The work we do has a significant impact on profitability and the standard of quality at Mercedes-Benz. In addition, sustainability is now a firm component of our procurement strategy. It’s very important to us to cooperate closely with the specialist units we work with around the world — and especially with our suppliers. With our measures for reducing CO2 emissions, ensuring that human rights are respected and upheld around the world, and conserving resources in the supply chain we are making an important contribution not only to the sustainability of our vehicles but also to the entire automotive industry and society as a whole. That’s because our suppliers can use the measures we implement in cooperation with them to govern their relationships with the other customers they serve.
Dr. Gunnar Güthenke has been the Head of Procurement and Supplier Quality, Mercedes-Benz Cars since July 2019. This unit, which is responsible for managing approximately 2,000 direct suppliers worldwide, is based at the central Stuttgart location and operates regional hubs in China and the United States and other procurement offices in Mexico and India.
Daimler has identified 24 risk raw materials that are now being closely examined to determine their impact on human rights.
Promoting education, ensuring respect for human rights — Daimler stands up for children
Daimler and the NGO Terre des Hommes Netherlands launched a joint project in 2020 to help put a stop to child labor. Daimler is providing financial support to the child welfare organization in order to help eliminate child labor in mica mines in Jharkhand, India. These minerals, which Daimler does not purchase directly, are what give vehicle paints their shine and sparkle.
Daimler and Terre des Hommes Netherlands are making it possible for children in Jharkhand to go to school, which increases their chances of being able to earn a living later on in life — and thus ensure that their own children will not have to work in mines. The families of the children participating in the project also receive financial support to compensate for the lost income. In addition, local partners of Terre des Hommes Netherlands work to strengthen local structures by providing information on children’s rights, for example.

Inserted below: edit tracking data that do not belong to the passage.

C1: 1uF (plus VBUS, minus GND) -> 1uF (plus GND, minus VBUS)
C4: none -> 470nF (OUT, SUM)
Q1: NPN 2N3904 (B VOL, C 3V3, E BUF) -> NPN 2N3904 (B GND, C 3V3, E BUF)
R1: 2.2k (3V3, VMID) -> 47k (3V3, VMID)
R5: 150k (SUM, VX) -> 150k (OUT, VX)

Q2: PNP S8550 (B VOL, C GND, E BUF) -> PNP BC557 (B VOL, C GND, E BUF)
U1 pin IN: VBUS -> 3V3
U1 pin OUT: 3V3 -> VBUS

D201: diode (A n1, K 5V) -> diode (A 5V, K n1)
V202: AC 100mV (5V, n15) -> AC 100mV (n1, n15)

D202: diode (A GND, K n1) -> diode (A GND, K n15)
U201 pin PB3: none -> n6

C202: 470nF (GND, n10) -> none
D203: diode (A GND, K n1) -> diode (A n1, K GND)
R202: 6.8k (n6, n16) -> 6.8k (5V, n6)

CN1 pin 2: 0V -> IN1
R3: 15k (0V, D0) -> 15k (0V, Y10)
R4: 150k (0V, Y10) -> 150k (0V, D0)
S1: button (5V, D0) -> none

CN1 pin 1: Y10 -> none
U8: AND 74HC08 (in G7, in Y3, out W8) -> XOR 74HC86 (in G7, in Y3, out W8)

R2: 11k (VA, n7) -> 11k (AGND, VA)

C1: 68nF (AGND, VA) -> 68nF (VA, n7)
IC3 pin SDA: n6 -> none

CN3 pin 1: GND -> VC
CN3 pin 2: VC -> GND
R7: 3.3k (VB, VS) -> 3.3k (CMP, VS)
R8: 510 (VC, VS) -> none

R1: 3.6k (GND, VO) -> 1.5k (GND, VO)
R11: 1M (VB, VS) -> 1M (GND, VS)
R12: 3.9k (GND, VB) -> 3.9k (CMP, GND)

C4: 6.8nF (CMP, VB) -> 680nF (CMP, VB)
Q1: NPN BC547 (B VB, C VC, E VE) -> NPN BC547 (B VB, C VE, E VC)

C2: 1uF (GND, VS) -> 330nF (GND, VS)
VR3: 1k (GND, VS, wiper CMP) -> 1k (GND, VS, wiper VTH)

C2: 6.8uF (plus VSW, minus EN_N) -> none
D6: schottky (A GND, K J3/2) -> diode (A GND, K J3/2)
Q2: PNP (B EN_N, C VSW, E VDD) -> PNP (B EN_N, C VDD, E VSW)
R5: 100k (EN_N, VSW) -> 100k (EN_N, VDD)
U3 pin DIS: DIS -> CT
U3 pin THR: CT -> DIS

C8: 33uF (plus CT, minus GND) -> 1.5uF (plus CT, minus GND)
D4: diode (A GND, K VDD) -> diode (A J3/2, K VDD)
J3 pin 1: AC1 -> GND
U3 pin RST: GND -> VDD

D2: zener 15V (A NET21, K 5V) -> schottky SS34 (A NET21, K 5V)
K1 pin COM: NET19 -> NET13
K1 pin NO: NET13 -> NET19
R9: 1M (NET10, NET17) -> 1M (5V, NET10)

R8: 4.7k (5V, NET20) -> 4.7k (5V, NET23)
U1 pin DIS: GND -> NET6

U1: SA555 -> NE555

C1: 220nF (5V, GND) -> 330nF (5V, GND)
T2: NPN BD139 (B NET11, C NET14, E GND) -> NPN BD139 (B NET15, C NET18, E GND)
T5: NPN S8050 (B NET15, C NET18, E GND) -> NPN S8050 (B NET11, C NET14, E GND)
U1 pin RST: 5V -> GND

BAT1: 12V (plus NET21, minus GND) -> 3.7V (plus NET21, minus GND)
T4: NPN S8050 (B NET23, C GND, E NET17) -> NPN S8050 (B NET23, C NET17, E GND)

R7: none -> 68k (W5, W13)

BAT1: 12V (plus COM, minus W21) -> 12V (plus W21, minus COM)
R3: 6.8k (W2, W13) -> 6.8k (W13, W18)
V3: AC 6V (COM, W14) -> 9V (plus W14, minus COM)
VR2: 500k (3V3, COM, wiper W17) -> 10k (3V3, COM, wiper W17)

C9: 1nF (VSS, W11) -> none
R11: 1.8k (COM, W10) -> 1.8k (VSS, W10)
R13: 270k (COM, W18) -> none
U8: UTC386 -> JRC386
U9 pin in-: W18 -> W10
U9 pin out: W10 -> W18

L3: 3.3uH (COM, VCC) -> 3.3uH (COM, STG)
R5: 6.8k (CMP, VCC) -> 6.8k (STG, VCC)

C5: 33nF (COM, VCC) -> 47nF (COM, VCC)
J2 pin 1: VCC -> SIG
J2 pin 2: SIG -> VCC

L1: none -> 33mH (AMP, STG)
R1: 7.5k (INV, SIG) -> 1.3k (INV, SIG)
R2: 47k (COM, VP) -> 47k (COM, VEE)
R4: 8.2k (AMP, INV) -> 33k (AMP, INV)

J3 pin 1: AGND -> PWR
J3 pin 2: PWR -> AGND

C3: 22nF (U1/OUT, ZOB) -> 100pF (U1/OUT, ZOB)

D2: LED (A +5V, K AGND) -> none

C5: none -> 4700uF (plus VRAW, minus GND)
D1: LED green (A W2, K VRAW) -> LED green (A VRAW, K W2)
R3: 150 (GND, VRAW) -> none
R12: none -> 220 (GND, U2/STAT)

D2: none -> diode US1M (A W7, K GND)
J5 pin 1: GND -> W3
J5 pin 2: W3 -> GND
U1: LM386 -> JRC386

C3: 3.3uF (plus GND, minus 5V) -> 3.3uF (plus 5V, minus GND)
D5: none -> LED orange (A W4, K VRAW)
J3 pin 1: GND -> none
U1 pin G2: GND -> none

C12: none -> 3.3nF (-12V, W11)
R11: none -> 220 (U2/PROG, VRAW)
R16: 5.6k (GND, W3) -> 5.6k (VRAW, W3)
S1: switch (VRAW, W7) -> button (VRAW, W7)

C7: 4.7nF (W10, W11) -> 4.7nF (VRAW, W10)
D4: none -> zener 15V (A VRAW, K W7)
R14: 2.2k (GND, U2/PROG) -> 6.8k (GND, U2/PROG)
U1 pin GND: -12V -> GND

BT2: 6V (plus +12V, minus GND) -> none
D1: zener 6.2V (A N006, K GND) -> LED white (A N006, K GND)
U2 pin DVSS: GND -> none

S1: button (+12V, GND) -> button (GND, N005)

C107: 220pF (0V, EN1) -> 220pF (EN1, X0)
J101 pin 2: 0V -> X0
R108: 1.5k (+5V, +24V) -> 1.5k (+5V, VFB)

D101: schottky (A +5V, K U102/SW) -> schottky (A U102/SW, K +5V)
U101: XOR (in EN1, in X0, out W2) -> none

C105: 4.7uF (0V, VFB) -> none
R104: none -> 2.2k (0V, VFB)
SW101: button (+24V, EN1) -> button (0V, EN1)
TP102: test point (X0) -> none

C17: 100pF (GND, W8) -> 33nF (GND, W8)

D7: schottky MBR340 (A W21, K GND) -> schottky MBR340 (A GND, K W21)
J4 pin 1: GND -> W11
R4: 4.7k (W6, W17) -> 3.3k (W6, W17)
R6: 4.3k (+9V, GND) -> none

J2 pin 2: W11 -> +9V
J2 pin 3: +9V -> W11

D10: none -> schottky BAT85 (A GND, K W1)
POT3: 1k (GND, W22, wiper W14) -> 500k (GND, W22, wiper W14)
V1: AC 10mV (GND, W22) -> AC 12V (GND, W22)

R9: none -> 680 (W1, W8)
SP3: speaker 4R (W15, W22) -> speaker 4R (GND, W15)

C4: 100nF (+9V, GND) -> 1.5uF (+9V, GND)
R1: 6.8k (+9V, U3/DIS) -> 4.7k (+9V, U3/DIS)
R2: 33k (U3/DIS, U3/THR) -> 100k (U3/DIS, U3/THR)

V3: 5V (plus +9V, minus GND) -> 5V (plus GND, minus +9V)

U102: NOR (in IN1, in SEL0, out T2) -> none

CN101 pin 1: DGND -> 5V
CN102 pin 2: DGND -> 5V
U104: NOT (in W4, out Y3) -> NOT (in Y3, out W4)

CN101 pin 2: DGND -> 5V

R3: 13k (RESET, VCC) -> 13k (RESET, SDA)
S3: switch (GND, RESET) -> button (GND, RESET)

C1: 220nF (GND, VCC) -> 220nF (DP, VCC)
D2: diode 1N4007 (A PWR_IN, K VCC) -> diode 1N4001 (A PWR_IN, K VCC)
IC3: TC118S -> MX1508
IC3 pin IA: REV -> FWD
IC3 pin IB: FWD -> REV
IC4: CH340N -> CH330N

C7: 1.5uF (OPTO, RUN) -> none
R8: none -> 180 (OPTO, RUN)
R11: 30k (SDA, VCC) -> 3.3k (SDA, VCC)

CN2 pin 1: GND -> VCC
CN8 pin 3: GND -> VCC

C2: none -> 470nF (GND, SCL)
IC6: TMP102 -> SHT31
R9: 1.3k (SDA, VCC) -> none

Daimler also works with the Responsible Mica Initiative to develop standards to improve working conditions in India and strengthen the legal framework for mica mining. The initiative seeks to prohibit child labor in the mica supply chain by 2022, and to this end it also works closely with Terre des Hommes Netherlands.
What we do here needs to help people locally
For me, sustainability means keeping an eye on the consequences of our actions — not only for the environment but also for society. Respect for human rights is a particularly important issue to me. That’s because the key challenges here exist mostly in those places where we have very little influence and control, and this applies both to Daimler as a global company and to me as a consumer. Complex value chains develop very dynamically, which means it’s not always easy to identify and address human rights risks. So it’s all the more important for us as an automaker to take active measures to help improve things — and this is exactly what we are doing at Daimler. We are committed to ensuring that certain regulations and standards relating to human rights are complied with not only at our locations but also to the greatest extent possible in our supply chains, and we are developing the processes and measures that are needed. Specifically, this means that we use our Human Rights Respect System to implement the principles defined by the United Nations and other organizations. This approach, which we developed ourselves, makes it possible for us to systematically address human rights violations in our supply chain and at an early stage. Ultimately, what we do here needs to help people locally.
Marc-André Bürgel is the Head of Social Compliance at Daimler AG. He has been supporting human rights campaigns since he was a teenager.